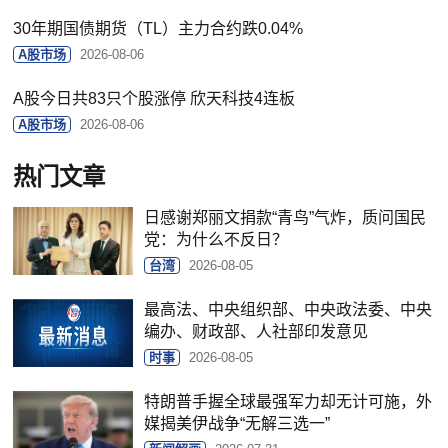
30年期国债期货（TL）主力合约跌0.04%
A股市场
2026-08-06
A股今日共83只个股涨停 欣天科技4连板
A股市场
2026-08-06
热门文章
日感谢郑丽文捐款“青鸟”气炸，质问国民
党：为什么不反日？
台湾
2026-08-05
最高法、中央组织部、中央政法委、中央
编办、财政部、人社部印发意见
时事
2026-08-05
特朗普手握全球最强军力却无计可施，外
媒揭美伊战争“无解三选一”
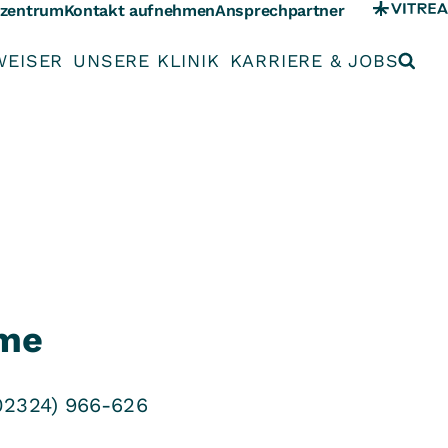
szentrum
Kontakt aufnehmen
Ansprechpartner
WEISER
UNSERE KLINIK
KARRIERE & JOBS
hme
02324) 966-626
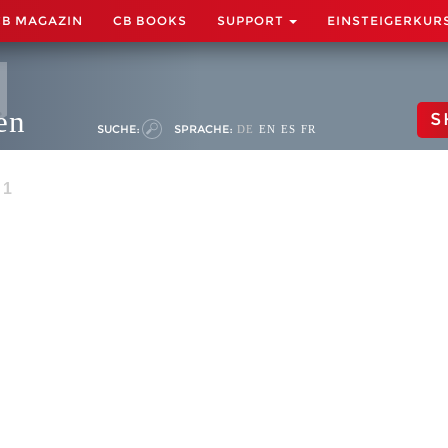
CB MAGAZIN
CB BOOKS
SUPPORT
EINSTEIGERKUR
en
S
SUCHE:
SPRACHE:
DE
EN
ES
FR
 1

Problem »
Lay out all the text lines from the listing above as a JSON list of strings, one string per line, leaving out blank lines. Leave the pictures out of the answer.

Your response »
[
  "30年期国债期货（TL）主力合约跌0.04%",
  "A股市场",
  "2026-08-06",
  "A股今日共83只个股涨停 欣天科技4连板",
  "A股市场",
  "2026-08-06",
  "热门文章",
  "日感谢郑丽文捐款“青鸟”气炸，质问国民",
  "党：为什么不反日？",
  "台湾",
  "2026-08-05",
  "最高法、中央组织部、中央政法委、中央",
  "编办、财政部、人社部印发意见",
  "时事",
  "2026-08-05",
  "特朗普手握全球最强军力却无计可施，外",
  "媒揭美伊战争“无解三选一”",
  "szentrum",
  "Kontakt aufnehmen",
  "Ansprechpartner",
  "WEISER",
  "UNSERE KLINIK",
  "KARRIERE & JOBS",
  "hme",
  "02324) 966-626",
  "CB MAGAZIN",
  "CB BOOKS",
  "SUPPORT",
  "EINSTEIGERKUR",
  "en",
  "S",
  "SUCHE:",
  "SPRACHE:",
  "DE",
  "EN",
  "ES",
  "FR",
  " 1"
]